## WORK INSTRUCTIONS
Your copy should match the entries below exactly, apart from the images.

──────

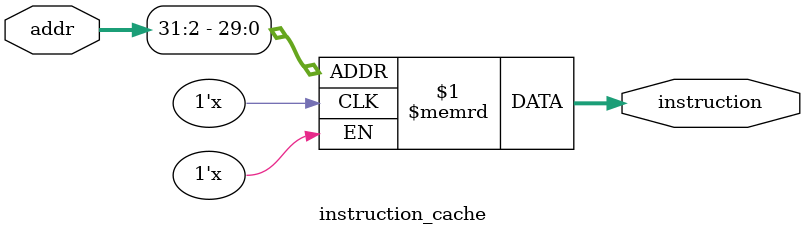
<source format=sv>
module instruction_cache
(
    input logic [31:0] addr,
    output logic [31:0] instruction
);  

    reg [31:0] instruction_cache [1023:0];

    assign instruction = instruction_cache[addr[31:2]];

endmodule
</source>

──────

## RESPONSE AREA
<source format=sv>
module instruction_cache
(
    input logic [31:0] addr,
    output logic [31:0] instruction
);  

    reg [31:0] instruction_cache [1023:0];

    assign instruction = instruction_cache[addr[31:2]];

endmodule
</source>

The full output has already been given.